Wednesday 24 September 2014

Don't worry. It's only mildly contagious.

Everyone loves Raimond
We become like we love, said Plato. At least, Raimond Gaita said he did and when you’re sitting in a room, listening to his voice echo off the walls, following the swing of those eyes between the next table over and yours, it's best to take his word for it.

I read Romulus My Father, like a lot of people, in Year 11 Literature, before I had any idea of what losing people meant. I read The Philosopher’s Dog a few years after that, when I did.

Hearing Raimond speak, in a private La Trobe University seminar, was by far one of the most exciting moments for me at the Bendigo Writers Festival. I watched everyone pick clean the buffet of gourmet sandwiches, but there was a shaking in my shoulders; it had spread from my gut, and I was too nervous to eat. (Making this perhaps one of three times in my entire life that I had willingly passed up free food.)

Raimond came in without much pomp or ceremony, grabbing a glass of water, shrugging out of a jacket, and lingering around near our table to speak with the organizers. (I definitely wasn’t eating anything.) He began by reading to us from one of his latest essays, a piece in his usual hybrid: part memoir and part philosophy. It was about love.

Sharing what we love is the most basic human pleasure, He said. Love always asks to celebrate what it loves.

He spoke of the two men who had shared with him their passions: Hora, his father’s best friend, and then later on, a favourite university professor. There is nothing finer for a teacher to do than that, he said. To put in the way of their students the finest, most beautiful things possible.

It occurred to me then that this entire subject, anchored here as it was at the Bendigo Writers Festival, was doing just that.
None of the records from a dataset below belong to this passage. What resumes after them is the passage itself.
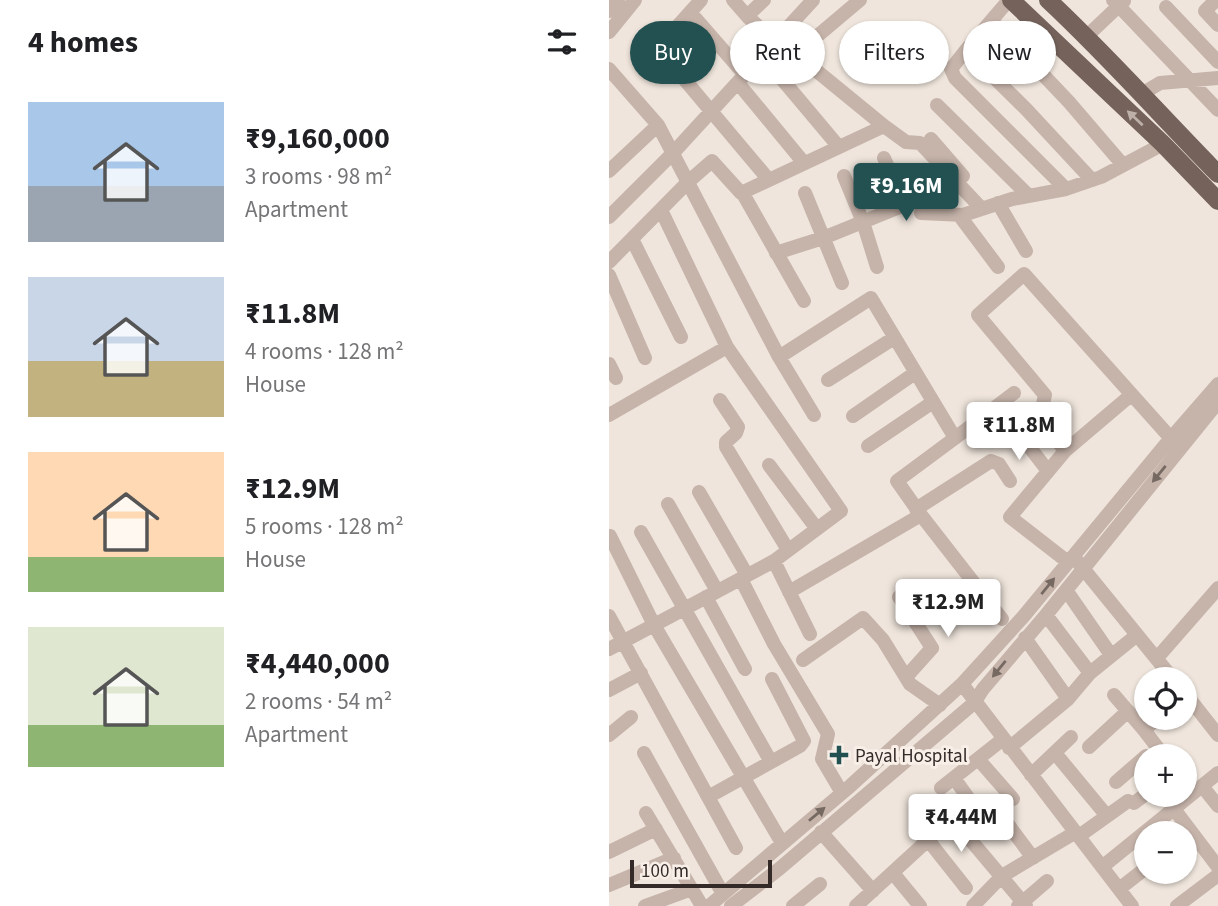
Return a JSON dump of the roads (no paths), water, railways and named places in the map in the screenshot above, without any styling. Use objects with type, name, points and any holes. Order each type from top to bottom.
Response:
[{"type":"main road","points":[[1010,0],[1163,144],[1218,201]]},
{"type":"main road","points":[[1048,0],[1087,36],[1140,95],[1218,174]]},
{"type":"street","points":[[609,32],[635,0]]},
{"type":"street","points":[[682,21],[701,0]]},
{"type":"street","points":[[733,0],[753,21]]},
{"type":"street","points":[[747,16],[764,0]]},
{"type":"street","points":[[794,21],[813,0]]},
{"type":"street","points":[[825,30],[860,0]]},
{"type":"street","points":[[992,21],[1010,0]]},
{"type":"street","points":[[1193,0],[1218,25]]},
{"type":"street","points":[[1205,11],[1216,0]]},
{"type":"street","points":[[1087,36],[1119,2],[1218,110]]},
{"type":"street","points":[[1166,7],[1218,62]]},
{"type":"street","points":[[690,12],[730,65]]},
{"type":"street","points":[[963,54],[951,69],[955,78],[1066,189]]},
{"type":"street","points":[[609,69],[658,125],[779,357],[814,415]]},
{"type":"street","points":[[825,78],[906,142],[920,143],[990,206]]},
{"type":"street","points":[[1140,95],[1160,82],[1218,78]]},
{"type":"street","points":[[688,84],[769,180]]},
{"type":"street","points":[[609,217],[736,84]]},
{"type":"street","points":[[745,84],[804,163]]},
{"type":"street","points":[[787,84],[839,147]]},
{"type":"street","points":[[1001,84],[1092,180]]},
{"type":"street","points":[[1052,84],[1123,165]]},
{"type":"street","points":[[937,105],[1029,196]]},
{"type":"street","points":[[612,162],[658,125]]},
{"type":"street","points":[[742,192],[884,126]]},
{"type":"street","points":[[931,139],[1026,251]]},
{"type":"street","points":[[921,213],[958,215],[1066,189],[1092,180],[1163,144]]},
{"type":"street","points":[[776,253],[823,238],[902,206],[903,201],[884,158]]},
{"type":"street","points":[[609,262],[712,161],[742,192],[804,301]]},
{"type":"street","points":[[844,176],[863,222],[877,267]]},
{"type":"street","points":[[805,193],[842,284]]},
{"type":"street","points":[[609,649],[774,561],[841,511],[727,347],[661,210]]},
{"type":"street","points":[[958,215],[997,267]]},
{"type":"street","points":[[632,239],[681,337]]},
{"type":"street","points":[[1065,451],[1040,416],[1045,395],[978,315],[1024,274],[1175,442]]},
{"type":"street","points":[[609,275],[645,358]]},
{"type":"street","points":[[779,357],[871,298],[955,438]]},
{"type":"street","points":[[828,380],[894,338]]},
{"type":"street","points":[[609,415],[727,347]]},
{"type":"street","points":[[609,363],[616,378]]},
{"type":"street","points":[[853,416],[915,373]]},
{"type":"street","points":[[709,906],[727,900],[779,869],[974,703],[1083,568],[1218,384]]},
{"type":"street","points":[[1002,619],[897,481],[1014,393]]},
{"type":"street","points":[[1131,395],[1065,451],[1010,517],[1083,568],[1164,667]]},
{"type":"street","points":[[720,400],[738,427],[736,433],[726,442],[726,447],[787,550]]},
{"type":"street","points":[[867,446],[933,402]]},
{"type":"street","points":[[727,900],[782,842],[842,793],[962,684],[1175,442],[1218,402]]},
{"type":"street","points":[[1019,432],[1048,471]]},
{"type":"street","points":[[789,592],[919,512],[986,463],[995,461],[999,464],[1010,481]]},
{"type":"street","points":[[769,465],[817,529]]},
{"type":"street","points":[[699,492],[744,577],[774,644],[828,734],[821,759],[842,793]]},
{"type":"street","points":[[668,504],[745,669]]},
{"type":"street","points":[[641,532],[771,762]]},
{"type":"street","points":[[610,536],[654,625],[782,842]]},
{"type":"street","points":[[774,561],[810,634]]},
{"type":"street","points":[[1157,658],[1218,588]]},
{"type":"street","points":[[1066,590],[1111,655]]},
{"type":"street","points":[[899,597],[932,648],[906,677]]},
{"type":"street","points":[[609,615],[736,848]]},
{"type":"street","points":[[1046,615],[1090,673]]},
{"type":"street","points":[[803,660],[863,618],[883,640],[910,684],[940,705]]},
{"type":"street","points":[[941,788],[978,759],[1006,743],[1067,699],[1090,673],[1137,635]]},
{"type":"street","points":[[1025,638],[1067,699]]},
{"type":"street","points":[[609,690],[641,673]]},
{"type":"street","points":[[708,796],[800,746],[804,741],[772,679]]},
{"type":"street","points":[[962,684],[1132,906]]},
{"type":"street","points":[[1114,695],[1134,718]]},
{"type":"street","points":[[1197,706],[1215,725]]},
{"type":"street","points":[[1089,747],[1128,711]]},
{"type":"street","points":[[609,735],[631,717]]},
{"type":"street","points":[[1144,730],[1149,744]]},
{"type":"street","points":[[1031,775],[1071,737]]},
{"type":"street","points":[[644,753],[727,900]]},
{"type":"street","points":[[1055,753],[1107,816]]},
{"type":"street","points":[[978,759],[1013,799]]},
{"type":"street","points":[[1116,782],[1134,768]]},
{"type":"street","points":[[1197,786],[1218,773]]},
{"type":"street","points":[[954,778],[984,820]]},
{"type":"street","points":[[1197,791],[1218,806]]},
{"type":"street","points":[[973,906],[1002,876],[1134,800]]},
{"type":"street","points":[[1103,867],[1177,807]]},
{"type":"street","points":[[1174,810],[1218,867]]},
{"type":"street","points":[[646,813],[702,906]]},
{"type":"street","points":[[1001,815],[1033,858]]},
{"type":"street","points":[[821,832],[868,900],[952,818],[1002,876],[1022,905],[1047,881]]},
{"type":"street","points":[[609,852],[656,829]]},
{"type":"street","points":[[928,841],[966,888]]},
{"type":"street","points":[[609,885],[674,858]]},
{"type":"street","points":[[893,873],[920,906]]},
{"type":"street","points":[[1177,906],[1218,875]]},
{"type":"street","points":[[1119,888],[1134,877]]},
{"type":"street","points":[[793,906],[820,884]]},
{"type":"street","points":[[645,906],[692,889]]},
{"type":"place","name":"Payal Hospital","points":[[839,755]]}]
It was a celebration, an opportunity of some kind. We were surrounded by authors and editors and critics and really enthusiastic readers, we were being shown every day what it was they loved and why they loved it. 

The existence of love in one person - be it love for literature or art or beauty – can awaken it in another, Raimond said.

For me, it became a revival of love rather than a fresh infection. As far back as I can remember, probably since Lyn White slapped down Harry Potter on my desk in Grade One; or back further still, to those nights learning to read with my sister on the couch; since then, I have wanted to write stories.

To be at the Bendigo Writers Festival was to celebrate that love, whether it was for writing or for reading, for the world pressed between two pages or backlit by a Kobo screen. We all sat in that room with Raimond to share in it, we all came to Bendigo to enjoy it.

And I walk away from the experience now more alive with this love than ever before. 

I only wish I hadn't left my copy of Romulus My Father at home in Melbourne.